Swab study shows MRSA in pregnancy may not mean much
Vanderbilt pediatric infectious disease researchers studying methicillin-resistant staphylococcus aureus (MRSA) say fears that mothers carrying the germ may set their newborns up for infection are unfounded.
Buddy Creech, M.D., MPH, senior author of the recent study in Pediatrics, said the research is directed at a recent trend of swabbing the noses of pregnant women, and even more frequently, newborn babies in neonatal intensive care units, for the presence of MRSA.
“Labs were finding a substantial amount of MRSA. Even in our study, we found 20 percent of pregnant women will have it, as will 20 percent of babies at eight weeks. But there is tremendous anxiety about what that means — and for physicians, what do you do?” Creech said.
Creech said the concern stems in part from knowledge of another bacteria that pose a serious risk to babies, Group B strep.
This bacteria is transmitted from a carrier mother to her baby, either in pregnancy or during birth, a process called “vertical” transmission. In most states, women are tested for Group B strep in their third trimester because eradicating it at that time can save infants.
Recently, labs have begun reporting back to physicians when MRSA is detected in a woman’s Group B strep test. The concern was mothers might vertically transmit MRSA as well, exposing babies to an increased risk of illness.
In older populations of children and adults, there is evidence that colonization with a certain strain of MRSA, called USA300, increases the risk of illness: most commonly skin boils, but occasionally serious blood and joint infections.
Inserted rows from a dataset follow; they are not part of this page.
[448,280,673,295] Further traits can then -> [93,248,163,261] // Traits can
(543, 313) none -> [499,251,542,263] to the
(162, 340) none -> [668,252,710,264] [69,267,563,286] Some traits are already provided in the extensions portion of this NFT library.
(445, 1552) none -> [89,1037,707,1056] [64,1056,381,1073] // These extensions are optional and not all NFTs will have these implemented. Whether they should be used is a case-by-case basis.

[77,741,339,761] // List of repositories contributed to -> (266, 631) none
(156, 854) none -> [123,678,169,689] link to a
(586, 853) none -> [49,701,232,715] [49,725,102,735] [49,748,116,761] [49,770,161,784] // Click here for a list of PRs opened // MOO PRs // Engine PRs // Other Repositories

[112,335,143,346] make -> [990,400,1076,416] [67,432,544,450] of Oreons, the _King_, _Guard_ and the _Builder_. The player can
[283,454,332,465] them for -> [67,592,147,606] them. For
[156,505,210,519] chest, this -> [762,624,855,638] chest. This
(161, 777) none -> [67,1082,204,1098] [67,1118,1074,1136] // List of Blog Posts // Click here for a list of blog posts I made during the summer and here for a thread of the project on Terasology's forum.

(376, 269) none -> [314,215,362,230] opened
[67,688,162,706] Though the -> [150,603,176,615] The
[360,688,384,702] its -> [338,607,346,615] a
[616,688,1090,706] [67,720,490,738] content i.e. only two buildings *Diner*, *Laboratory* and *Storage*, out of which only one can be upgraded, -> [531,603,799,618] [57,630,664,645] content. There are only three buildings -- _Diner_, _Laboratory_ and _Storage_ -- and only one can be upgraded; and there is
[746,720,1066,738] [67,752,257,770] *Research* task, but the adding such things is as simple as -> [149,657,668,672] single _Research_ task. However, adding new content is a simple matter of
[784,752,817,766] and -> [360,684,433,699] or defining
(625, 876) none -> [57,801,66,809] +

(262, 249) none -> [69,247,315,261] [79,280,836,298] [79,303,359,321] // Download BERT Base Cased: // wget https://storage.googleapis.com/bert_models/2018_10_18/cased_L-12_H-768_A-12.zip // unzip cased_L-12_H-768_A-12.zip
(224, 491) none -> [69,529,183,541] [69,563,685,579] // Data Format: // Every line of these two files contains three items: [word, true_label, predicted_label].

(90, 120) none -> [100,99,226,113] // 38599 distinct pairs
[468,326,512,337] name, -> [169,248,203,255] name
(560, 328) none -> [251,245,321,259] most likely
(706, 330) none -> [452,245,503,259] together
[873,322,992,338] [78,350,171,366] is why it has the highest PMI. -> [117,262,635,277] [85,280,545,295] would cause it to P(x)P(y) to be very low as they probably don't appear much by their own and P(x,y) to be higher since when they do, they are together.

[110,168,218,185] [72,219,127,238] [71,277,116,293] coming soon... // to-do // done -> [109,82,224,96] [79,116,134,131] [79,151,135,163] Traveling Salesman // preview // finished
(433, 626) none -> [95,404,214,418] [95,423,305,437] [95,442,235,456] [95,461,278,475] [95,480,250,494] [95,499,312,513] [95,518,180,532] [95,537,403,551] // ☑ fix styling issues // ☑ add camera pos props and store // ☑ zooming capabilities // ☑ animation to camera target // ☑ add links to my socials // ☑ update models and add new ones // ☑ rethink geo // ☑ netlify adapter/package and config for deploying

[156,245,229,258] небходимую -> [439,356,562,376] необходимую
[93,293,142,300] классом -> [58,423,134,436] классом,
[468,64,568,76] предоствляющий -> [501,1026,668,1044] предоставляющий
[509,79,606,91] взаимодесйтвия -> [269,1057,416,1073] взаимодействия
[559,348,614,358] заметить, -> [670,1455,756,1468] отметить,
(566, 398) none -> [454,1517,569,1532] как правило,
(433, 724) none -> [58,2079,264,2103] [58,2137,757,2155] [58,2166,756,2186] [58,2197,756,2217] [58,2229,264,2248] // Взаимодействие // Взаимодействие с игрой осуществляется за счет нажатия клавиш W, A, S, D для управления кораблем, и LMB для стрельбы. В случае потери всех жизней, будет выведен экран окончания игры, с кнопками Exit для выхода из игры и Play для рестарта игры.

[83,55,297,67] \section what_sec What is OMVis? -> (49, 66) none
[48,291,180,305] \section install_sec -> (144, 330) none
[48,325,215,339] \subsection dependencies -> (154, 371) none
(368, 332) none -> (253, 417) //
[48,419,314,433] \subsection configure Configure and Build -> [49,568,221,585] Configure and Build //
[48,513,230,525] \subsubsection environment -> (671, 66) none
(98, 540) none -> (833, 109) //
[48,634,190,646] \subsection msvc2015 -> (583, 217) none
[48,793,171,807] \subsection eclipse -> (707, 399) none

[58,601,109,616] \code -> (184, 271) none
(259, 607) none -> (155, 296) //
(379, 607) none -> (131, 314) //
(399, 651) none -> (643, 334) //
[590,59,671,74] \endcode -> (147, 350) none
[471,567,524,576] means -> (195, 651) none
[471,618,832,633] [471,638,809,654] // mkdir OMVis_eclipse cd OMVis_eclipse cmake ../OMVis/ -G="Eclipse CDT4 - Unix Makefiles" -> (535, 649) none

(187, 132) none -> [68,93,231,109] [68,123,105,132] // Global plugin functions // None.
The study enrolled more than 500 pregnant women in Nashville and Memphis. Nasal and vaginal swabs were collected and tested for the presence of bacteria at regular intervals, including at the time of delivery. Babies were swabbed right after birth and at 2 and 4 months of age.
The results show little vertical transmission of MRSA from mother to child. However, by age 2 months, babies closely matched their mother’s carrier status. This suggests a mother who carries S. aureus bacteria in her nose will give it to her baby and her baby will become colonized from close contact within six to eight weeks after birth. This is called horizontal transmission.
Creech said describing the timing and mode of transmission may be important, but the most critical finding in this research is that babies rarely became ill with MRSA infections.
“We don’t want to overreact to carriage when incidence of disease is low. A lot of babies are colonized. Twenty percent at 2 months of age is the highest rate we’ve ever seen, but in our study only two babies got disease,” Creech said.
The Vanderbilt research did find that of the MRSA carriers, about 30 percent of mothers and babies share the USA300 strains. But in this newborn population, many of the genes responsible for the increased virulence of USA300 were not present; suggesting that not all MRSA are created equal.
So in answer to the question what should be done when MRSA colonization is detected in a pregnant woman, Creech said the best action may be no action at all. He said the next step in research is to determine if mother-to-child transmission of MRSA in infancy might provide benefits, like greater protection against more serious MRSA illnesses later in life.
The study’s first author is Natalia Jimenez-Truque, MSCI, an Epidemiology graduate student in Pediatric Infectious Diseases.